You may be familiar with the term in the context of obnoxious Google Ads, content suggestions, and app permissions. However, an average consumer doesn’t have to be a passive target, a victim of monitoring algorithms. Equipped with a mobile phone tracker, you can feel more informed and empowered not just in the context of your daily routine but also when it comes to investment. Read more to find out about opportunities for investors offered by phone trackers.

Mobile Tracking in a Nutshell

This is how smartphone trackers work in simple terms:

  • A sender applet is installed onto the target device. This can be done either manually or over-the-air using cloud tech like Apple’s iCloud.
  • The applet is then tweaked to integrate deeply into the smartphone’s software in order to retrieve desired info.
  • Using regular data transfer standards like 5G or WiFi, the applet sends data packages first to the tracker servers and then to the user.
  • The user, in their turn, is able to view and sometimes manipulate the information remotely – if need be, without any visible traces in the target phone.

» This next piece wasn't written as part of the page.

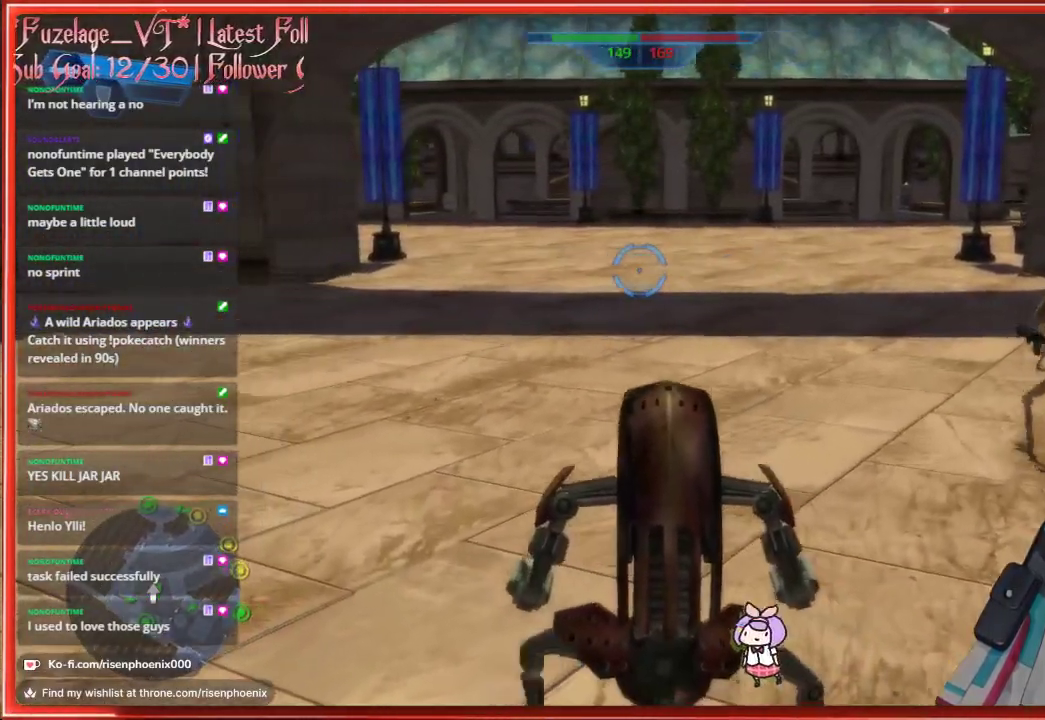
{"buttons": [], "left_stick": "up", "right_stick": "center", "events": []}
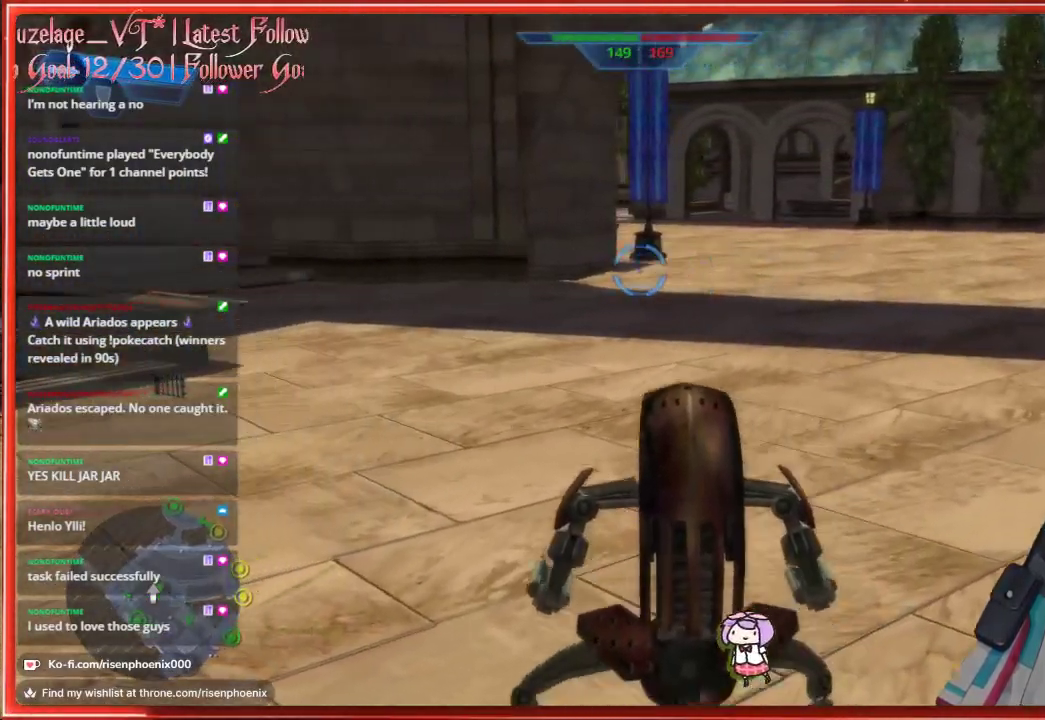
{"buttons": [], "left_stick": "up", "right_stick": "center", "events": []}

The process allows you to extract almost any type and amount of data from the tracked device. This is not much different from your typical spyware, the difference being that trackers are intended for consensual child and elderly care and are thus legal. To clarify it further, here are some types of data that can be retrieved with a phone tracker:

  • Incoming/outgoing calls (including call recordings) and text correspondence in standard SMS apps;
  • Unprotected files from the phone’s internal directories, like media from the gallery and browser downloads;
  • Visited, bookmarked, and even deleted pages in the phone’s standard or custom browser;
  • Chats and media from messaging and social apps in the form of screen captures, text logs and audio recordings;
  • Real-time data from the device’s GPS module, as well as its camera and microphone.

So far, this list looks more suitable for a homegrown hacker’s routine, but in reality, mobile trackers are already being used extensively by those who seek the means of expanding their investor’s toolkit for informed investment choices.

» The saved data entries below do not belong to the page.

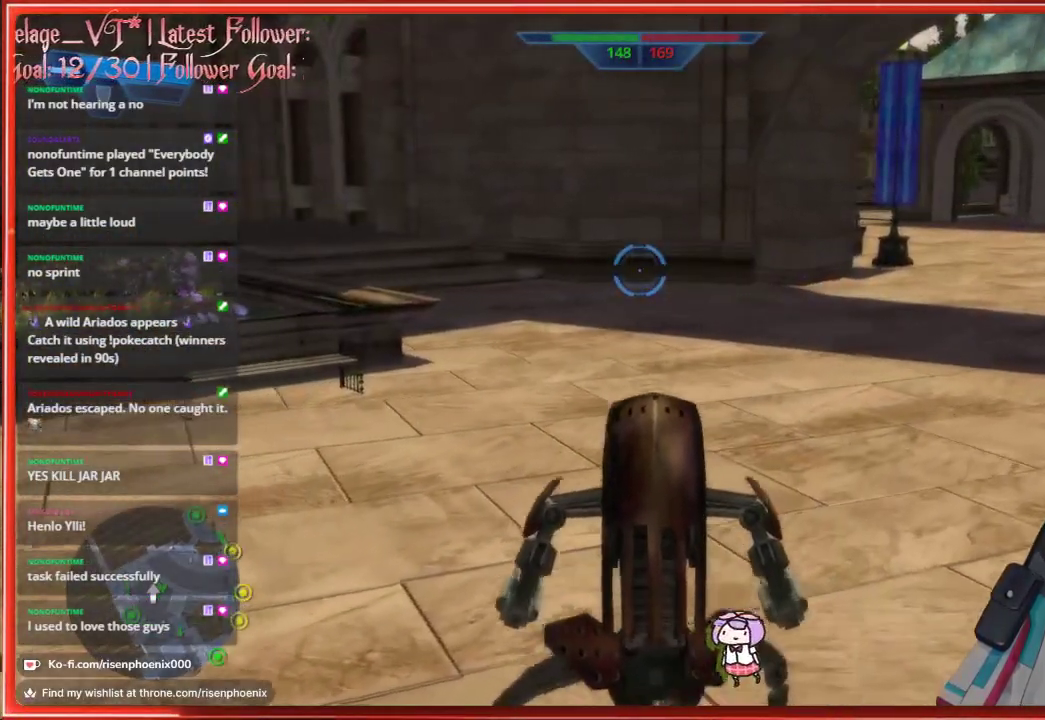
{"buttons": [], "left_stick": "up-right", "right_stick": "center", "events": [[300, "left_stick", "up-right"]]}
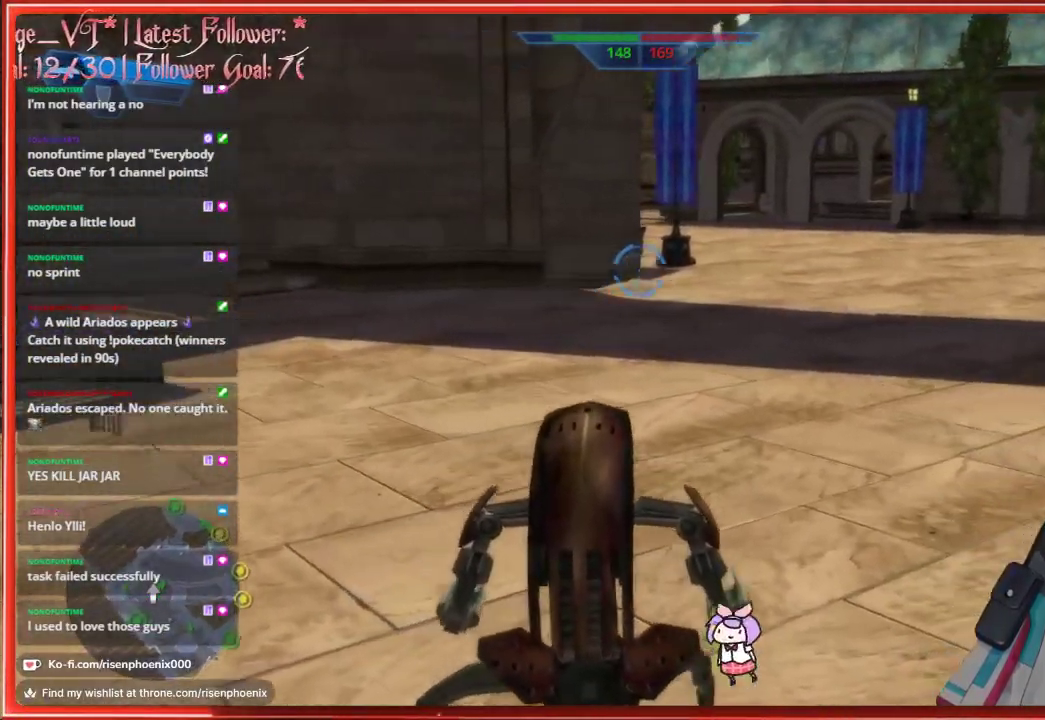
{"buttons": [], "left_stick": "up-right", "right_stick": "center", "events": []}
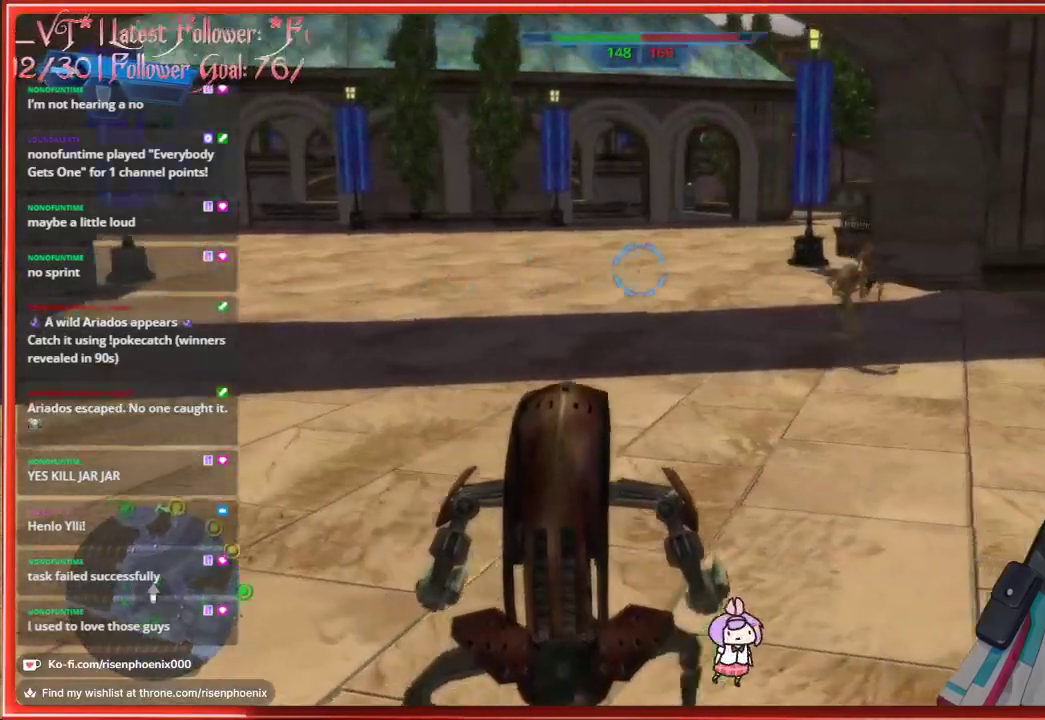
{"buttons": [], "left_stick": "up", "right_stick": "center", "events": [[100, "left_stick", "up"]]}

How Tracking-Aided Investment Is Already Applied

Here are some real-life cases of exploiting tracker potential for the good old money-making:

Portfolio Management

A beginner investor who’s just spent most of their capital on securities might be hard-pressed to find an affordable means of overseeing several portfolios linked to different accounts on different trading platforms. However, with a tracker on their second device, they can view the reports therefrom and spend four times less on a subscription (~$11 vs ~$50) than they would with a designated portfolio management app.

Market Analysis

The versatility and customizing options of the best mobile phone trackers allow you to turn them into an additional pair of hands when it comes to scanning the web for information that may influence your portfolio. Just set the tracker to send automated notifications whenever a certain word or a word combination appears on your monitored device and be among the first to react to the big news.

Location-Based Research

Finally, a tracker enables you to conduct complex research on web trends by collecting and processing data from different areas. For instance, you can rent out a storage box in a certain district away from home, place a device with a power bank there, and monitor it to see how algorithms modify the data displayed in search results or ads in that area.

Main Takeaways

Smart investment and its methods extend far beyond buying a promising crypto coin or paying for lectures of a rebellious trader guru. Some genuinely useful tools can be found in the most unexpected directions, mobile tracking being one of them. The existing cases suggest the following applications:

  • Cheaper alternatives to portfolio management apps;
  • Powerful, fully customizable web monitoring for verbal triggers;
  • Insightful ad and SEO research based on physical location variations.

While an established and resource-independent investor may want to opt for pricey, specialized tools, a beginner trader with a limited budget might consider adding mobile trackers to their toolkit and thus bolster their awareness and responsiveness – the two key aspects of portfolio management.

Note that you don’t have to spend extra for the best phone tracker app – instead, pick one that has just enough features that seem useful. What is more, some products have great trial options that let you run a field test and see if using a tracker meets your expectations.